Matheson, a historian at the University of Melbourne and a theologian with Australia’s Uniting Church, adapted the book from lectures he delivered at the University of Edinburgh in 1998. The writing retains some of the energy of oral delivery, but also a bit of the loose organization and repetition common in speech. Even so, the book’s original ideas and frequent sharp insights pull the reader right along.
Because Matheson is interested primarily in the cultural experience of the Reformation—the way it captured the imaginations of peasants, artists, preachers, and other members of society—he skips the litany of theses, diets, and theological terms. Radical Reformers, such as Thomas Muntzer, get nearly equal time with Martin Luther, and laypeople play key roles as well. Someone who is unfamiliar with the contours of the Reformation likely will find Matheson’s amalgam confusing, but readers who have grown comfortable with their understanding of the period will be spurred to cock their heads and look at things differently.
For example, it’s widely accepted that printers served as propagandists and conduits of knowledge to a previously uninformed populace, but Matheson argues that they filled a higher role as well. To worshipers concerned that overpaid and licentious priests might be a barrier between them and God, “Printers, who were often enthusiastic supporters of the reform movement, were in some ways the new priests, the ‘connection people’ who complemented the work of the preachers.”
To cite another example, the Reformation is often viewed as essentially fragmented, even schismatic, pitting prince against prince, theologian against theologian, neighbor against neighbor. While not discounting this assessment entirely, Matheson looks beyond the well-documented conflicts to find buried agreements. “[T]he revolution we call the Reformation was one long succession of alliances,” he writes, noting that many “progressive” humanists were drawn to “reactionary” Calvinism because the Calvinists presented a compelling plan for earthly utopia. Even doctrinal debates in divided cities aimed at more than separating orthodoxy from heresy: “the disputations functioned not only as a way to discover the truth of the Gospel but to find a tolerant consensus which safeguarded the peace of the city.”
In addition to the striking cover image, Matheson includes 25 illustrations with his text. As he unpacks them, he demonstrates how the art of the period reinforced what revolutionaries believed—and wanted to believe—about their place in God’s world. Many images are split down the middle by a tree or other device, acknowledging the rending of society while contrasting new truth with old lies. Biblical characters and references commingle with peasant faces and familiar landscapes, underscoring the reformers’ biblicism and depicting a closed loop between the sixteenth century and the early church. “Freedom, light, the new dawn, waking from slumber, the eternal league or covenant, Zion itself, the holy city, Christ on the cross, the resurrection lamb, the key of the knowledge of God, the new apostolic church—the list of images is endless,” Matheson writes. As such images were repeated in “printing, preaching, song and art the voiceless were given a voice, the visionless a vision.” The illustrations support Matheson’s points so well I only wish the publisher had spent a little extra money to display them larger and in color.

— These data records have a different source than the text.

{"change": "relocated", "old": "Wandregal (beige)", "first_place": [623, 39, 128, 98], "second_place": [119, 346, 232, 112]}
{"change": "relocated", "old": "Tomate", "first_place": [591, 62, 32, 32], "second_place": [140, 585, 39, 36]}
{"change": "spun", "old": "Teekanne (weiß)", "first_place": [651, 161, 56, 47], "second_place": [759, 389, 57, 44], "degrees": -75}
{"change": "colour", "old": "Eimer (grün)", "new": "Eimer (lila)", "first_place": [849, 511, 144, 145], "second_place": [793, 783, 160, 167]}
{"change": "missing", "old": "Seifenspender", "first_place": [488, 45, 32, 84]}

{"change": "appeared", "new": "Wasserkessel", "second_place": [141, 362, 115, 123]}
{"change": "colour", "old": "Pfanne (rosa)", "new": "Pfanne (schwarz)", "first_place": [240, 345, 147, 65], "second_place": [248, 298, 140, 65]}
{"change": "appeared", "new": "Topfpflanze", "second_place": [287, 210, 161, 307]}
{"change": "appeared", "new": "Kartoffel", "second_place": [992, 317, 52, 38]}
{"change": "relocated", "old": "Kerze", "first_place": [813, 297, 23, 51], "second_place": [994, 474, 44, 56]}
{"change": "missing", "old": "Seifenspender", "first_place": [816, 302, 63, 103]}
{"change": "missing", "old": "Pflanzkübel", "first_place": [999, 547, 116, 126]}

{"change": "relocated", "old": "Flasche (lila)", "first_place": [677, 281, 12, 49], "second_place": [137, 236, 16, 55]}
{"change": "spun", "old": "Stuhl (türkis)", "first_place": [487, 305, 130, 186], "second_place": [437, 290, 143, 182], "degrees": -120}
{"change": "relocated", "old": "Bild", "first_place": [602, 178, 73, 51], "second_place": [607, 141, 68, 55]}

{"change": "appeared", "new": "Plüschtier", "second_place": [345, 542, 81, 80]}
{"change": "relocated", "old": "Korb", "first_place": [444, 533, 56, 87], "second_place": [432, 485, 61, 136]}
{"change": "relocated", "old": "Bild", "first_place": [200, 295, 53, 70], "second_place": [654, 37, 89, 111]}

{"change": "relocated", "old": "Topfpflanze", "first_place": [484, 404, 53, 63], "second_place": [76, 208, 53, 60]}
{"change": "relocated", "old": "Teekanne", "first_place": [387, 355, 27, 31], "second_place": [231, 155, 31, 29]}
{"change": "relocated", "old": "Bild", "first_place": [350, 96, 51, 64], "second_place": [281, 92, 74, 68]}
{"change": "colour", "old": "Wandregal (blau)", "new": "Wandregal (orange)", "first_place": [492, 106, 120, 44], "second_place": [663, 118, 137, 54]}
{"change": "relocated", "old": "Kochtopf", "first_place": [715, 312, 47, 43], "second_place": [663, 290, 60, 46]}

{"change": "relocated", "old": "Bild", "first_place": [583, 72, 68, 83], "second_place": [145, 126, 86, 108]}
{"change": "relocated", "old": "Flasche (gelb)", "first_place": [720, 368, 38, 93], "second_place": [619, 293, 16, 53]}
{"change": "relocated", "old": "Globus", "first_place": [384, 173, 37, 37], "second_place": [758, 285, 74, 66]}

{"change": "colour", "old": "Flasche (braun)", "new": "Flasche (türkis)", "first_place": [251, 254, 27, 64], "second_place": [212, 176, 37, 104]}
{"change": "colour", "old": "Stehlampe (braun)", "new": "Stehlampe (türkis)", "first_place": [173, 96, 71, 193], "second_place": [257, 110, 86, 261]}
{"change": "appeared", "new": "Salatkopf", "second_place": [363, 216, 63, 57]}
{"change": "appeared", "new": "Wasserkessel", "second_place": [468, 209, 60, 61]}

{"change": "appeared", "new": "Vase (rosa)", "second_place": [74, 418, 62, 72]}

Neither illustrations nor striking insights are in abundant supply in Craig D. Atwood’s Always Reforming: A History of Christianity Since 1300 (Mercer). Of course, Atwood wasn’t writing from lectures given to interested specialists; he was writing the textbook he wished he would have had for the modern Western religious history course he taught at Salem College in North Carolina.
Like most textbooks, Atwood’s suffers from trying to cover too much—700 years in half as many pages—and following a wooden chronological structure. He presents a flat landscape where everyone (Protestant, Catholic, Orthodox, conservative, liberal, fringe) makes a cameo but exits before doing or saying much of anything. Readers with a basic grasp of church history would be better off exploring the books in Atwood’s “Suggestions for Further Reading,” but those starting from ground zero won’t be disserved by this basic, broad overview.